As the world’s largest energy consumers, businesses are crucial in our transition to a clean energy economy. By setting and meeting ambitious targets to purchase renewable energy, businesses can transform their carbon footprint, as well as those of their supply chains. By flexing their collective purchasing power, businesses around the world can make significant contributions towards achieving the Paris Agreement’s ambitious targets.

In the U.S., major companies have been supporting climate action and investing in renewable energy for decades, saving billions through energy efficiency measures and reducing emissions. Their efforts have made corporate America an active leader in the U.S. climate movement.

This summer alone, over 1,500 businesses with annual revenues of $1.6 trillion signed the "We Are Still In" declaration, pledging to help the U.S. deliver on its Paris Agreement targets. This is the single largest coalition of businesses in the U.S. ever assembled in pursuit of climate action, and today they stand shoulder to shoulder with hundreds more cities, states and universities. This unprecedented coalition shows that businesses, and other non-state actors, are crucial for climate action at scale — and not just in the United States.

Businesses’ ability to drive climate action is not just an American opportunity. It’s a global one. Especially in places such as Mexico, China and India, where national governments are working hard to meet their ambitious Paris Agreement targets by increasing their use of renewable energy.

In Mexico, wind is helping power General Motors' manufacturing operations, enabling three of its Mexico facilities’ electricity needs to be run mostly on renewable energy. The company is committed to generate or source all electrical power for its global operations with 100 percent renewable energy by 2050. In China, companies such as Walmart and Apple are working with their supply chains to reduce greenhouse gas emissions resulting from their operations. Apple and its suppliers will generate and procure more than 4 gigawatts of new clean power worldwide by 2020, including 2 gigawatts in China alone, and use it to reduce emissions associated with manufacturing. P&G is working towards the company’s long-term vision of powering 100 percent of its plants by renewable energy globally. 

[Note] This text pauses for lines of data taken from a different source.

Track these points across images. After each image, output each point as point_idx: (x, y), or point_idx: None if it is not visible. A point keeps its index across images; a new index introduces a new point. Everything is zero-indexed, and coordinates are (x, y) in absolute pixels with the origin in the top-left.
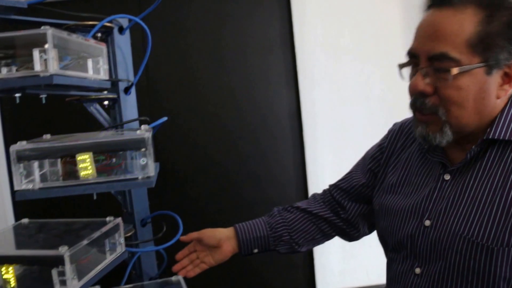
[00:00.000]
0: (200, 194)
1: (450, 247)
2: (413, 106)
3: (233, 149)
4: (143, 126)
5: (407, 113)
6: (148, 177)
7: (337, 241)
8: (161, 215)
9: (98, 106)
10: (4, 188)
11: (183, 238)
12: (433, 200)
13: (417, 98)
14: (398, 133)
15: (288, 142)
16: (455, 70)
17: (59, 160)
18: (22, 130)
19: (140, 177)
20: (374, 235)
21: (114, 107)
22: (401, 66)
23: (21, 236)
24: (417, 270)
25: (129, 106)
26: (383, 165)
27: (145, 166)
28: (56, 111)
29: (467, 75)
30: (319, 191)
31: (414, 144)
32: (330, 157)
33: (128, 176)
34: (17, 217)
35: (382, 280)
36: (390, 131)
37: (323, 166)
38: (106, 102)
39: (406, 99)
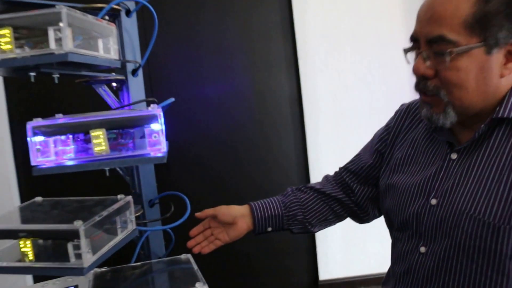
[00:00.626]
0: (205, 176)
1: (456, 226)
2: (417, 88)
3: (236, 134)
4: (152, 105)
5: (409, 98)
6: (160, 153)
7: (339, 229)
8: (169, 196)
9: (106, 88)
10: (10, 170)
11: (198, 214)
12: (439, 179)
13: (420, 81)
14: (405, 113)
15: (289, 128)
16: (452, 52)
17: (71, 136)
18: (27, 111)
19: (152, 153)
20: (375, 224)
21: (122, 89)
22: (406, 51)
23: (36, 212)
24: (422, 249)
25: (137, 88)
26: (389, 145)
27: (158, 142)
28: (62, 94)
29: (466, 56)
30: (320, 176)
31: (421, 124)
32: (331, 143)
33: (140, 153)
34: (23, 199)
35: (384, 269)
36: (397, 112)
37: (324, 152)
38: (114, 84)
39: (407, 84)
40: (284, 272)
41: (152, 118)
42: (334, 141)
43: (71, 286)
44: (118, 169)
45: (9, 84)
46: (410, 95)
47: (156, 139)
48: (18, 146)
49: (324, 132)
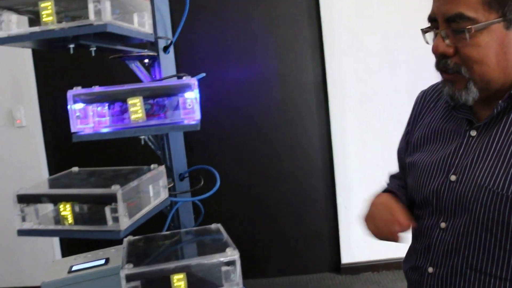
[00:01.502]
0: (231, 152)
1: (475, 200)
2: (437, 67)
3: (260, 116)
4: (185, 77)
5: (434, 80)
6: (194, 121)
7: (361, 213)
8: (198, 170)
9: (139, 64)
10: (38, 143)
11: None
12: (459, 156)
13: (440, 60)
14: (422, 98)
15: (314, 111)
16: (471, 29)
17: (108, 106)
18: (55, 86)
19: (186, 121)
20: None
21: (153, 65)
22: (424, 31)
23: (74, 180)
24: (442, 225)
25: (168, 64)
26: (411, 131)
27: (192, 111)
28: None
29: (485, 32)
30: (344, 160)
31: (439, 105)
32: (355, 126)
33: (175, 120)
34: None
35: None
36: (416, 99)
37: (348, 136)
38: (146, 60)
39: (431, 66)
40: (307, 255)
41: (187, 87)
42: (358, 124)
43: (102, 259)
44: (150, 144)
45: (37, 60)
46: (435, 78)
47: (190, 108)
48: (47, 122)
49: (348, 115)
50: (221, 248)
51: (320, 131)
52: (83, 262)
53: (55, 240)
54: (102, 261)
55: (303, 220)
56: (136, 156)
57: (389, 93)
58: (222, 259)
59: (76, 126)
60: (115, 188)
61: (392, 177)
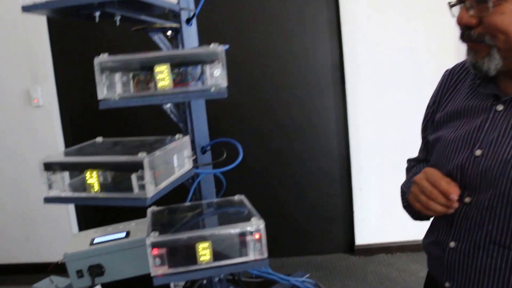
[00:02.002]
0: (247, 132)
1: (500, 175)
2: (462, 38)
3: (276, 96)
4: (213, 44)
5: (452, 63)
6: (221, 88)
7: (376, 196)
8: (220, 143)
9: (162, 36)
10: (56, 122)
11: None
12: (484, 130)
13: (464, 31)
14: (449, 76)
15: (330, 92)
16: None
17: (130, 74)
18: (71, 65)
19: (213, 89)
20: None
21: (176, 38)
22: (451, 5)
23: (99, 149)
24: (467, 200)
25: (191, 36)
26: (436, 109)
27: (219, 78)
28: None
29: (509, 1)
30: (360, 142)
31: (466, 83)
32: (372, 108)
33: (202, 88)
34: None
35: (421, 236)
36: (442, 77)
37: (365, 118)
38: (169, 33)
39: (451, 51)
40: (322, 236)
41: (214, 54)
42: (375, 106)
43: (123, 232)
44: (172, 116)
45: (54, 40)
46: (453, 61)
47: (217, 75)
48: (64, 101)
49: (365, 97)
50: (246, 217)
51: (336, 113)
52: (104, 235)
53: (73, 217)
54: (123, 234)
55: (318, 201)
56: (159, 128)
57: (406, 75)
58: (247, 228)
59: (102, 94)
60: (142, 156)
61: (411, 161)
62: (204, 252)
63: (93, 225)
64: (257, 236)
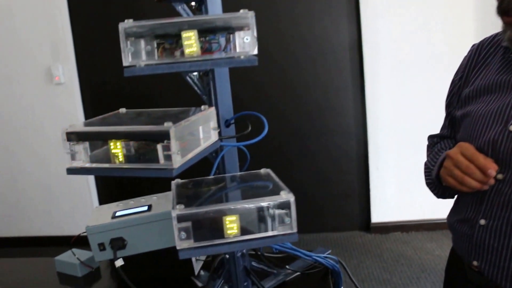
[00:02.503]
0: (263, 108)
1: None
2: (499, 9)
3: (295, 74)
4: (242, 10)
5: (471, 41)
6: (251, 56)
7: (393, 174)
8: (244, 117)
9: (186, 7)
10: (77, 99)
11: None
12: None
13: (503, 1)
14: (477, 50)
15: (348, 72)
16: None
17: (155, 43)
18: (91, 43)
19: (242, 56)
20: None
21: (200, 9)
22: None
23: (123, 119)
24: (499, 176)
25: (215, 8)
26: (463, 84)
27: (248, 45)
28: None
29: None
30: (377, 121)
31: (496, 57)
32: (390, 88)
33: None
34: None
35: (438, 215)
36: (469, 52)
37: (382, 97)
38: (193, 3)
39: (471, 27)
40: (338, 213)
41: (244, 20)
42: (392, 86)
43: (145, 206)
44: (196, 88)
45: (74, 18)
46: (471, 42)
47: (247, 42)
48: (85, 79)
49: (383, 77)
50: (274, 191)
51: (354, 92)
52: (125, 208)
53: (93, 191)
54: (145, 208)
55: (334, 178)
56: (181, 101)
57: (424, 56)
58: (277, 201)
59: (127, 61)
60: (168, 125)
61: (433, 137)
62: (231, 225)
63: (112, 199)
64: (286, 210)
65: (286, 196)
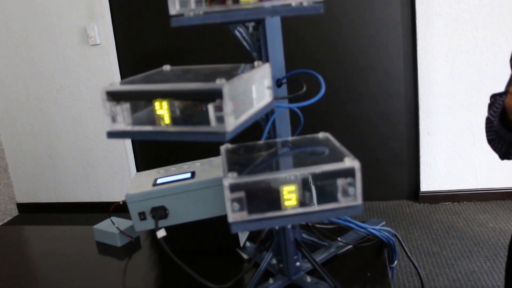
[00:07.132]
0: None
1: None
2: None
3: (346, 34)
4: None
5: None
6: (316, 2)
7: (444, 140)
8: (298, 75)
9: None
10: (113, 60)
11: None
12: None
13: None
14: None
15: (399, 31)
16: None
17: None
18: (127, 3)
19: (305, 3)
20: (484, 137)
21: None
22: None
23: (168, 77)
24: None
25: None
26: None
27: None
28: None
29: None
30: (429, 84)
31: None
32: (443, 48)
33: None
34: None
35: (492, 184)
36: None
37: (435, 59)
38: None
39: None
40: (386, 180)
41: None
42: (446, 46)
43: (188, 172)
44: (245, 44)
45: None
46: None
47: None
48: (121, 39)
49: (436, 35)
50: (336, 157)
51: (405, 53)
52: (167, 176)
53: (131, 157)
54: (188, 175)
55: (383, 144)
56: (229, 58)
57: (481, 13)
58: (341, 169)
59: (175, 9)
60: (221, 82)
61: (496, 95)
62: (289, 196)
63: (150, 165)
64: (350, 179)
65: (351, 163)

To keep on track with the Paris roadmap, governments must submit even stronger, more ambitious targets under the Paris Agreement by 2020. With that only three years away, it’s crucial governments leverage the formidable purchasing power of businesses and spur the growth of renewable energy in these markets.

Transitioning to renewable energy makes good business sense, and the growing corporate demand for renewable energy globally is transformative. But companies still face many barriers and will require the support of national governments to increase their purchasing of renewable energy in international markets in the first place. Policymakers in China, India and Mexico can help reduce risks in project development by creating a predictable policy environment, expanding purchasing options for corporate buyers and improving access to financial products.

No single nation or one company can meet the challenge of climate change. To create change on the scale needed, countries will need to collaborate with businesses, cities, educational institutions and other non-state actors to deliver on emissions reductions.

Businesses are a cornerstone in our global solution to the climate challenge. By accelerating corporate purchases of renewable energy in international markets, businesses can help countries stay on track, helping these nations meet and beat their commitments to the Paris Agreement.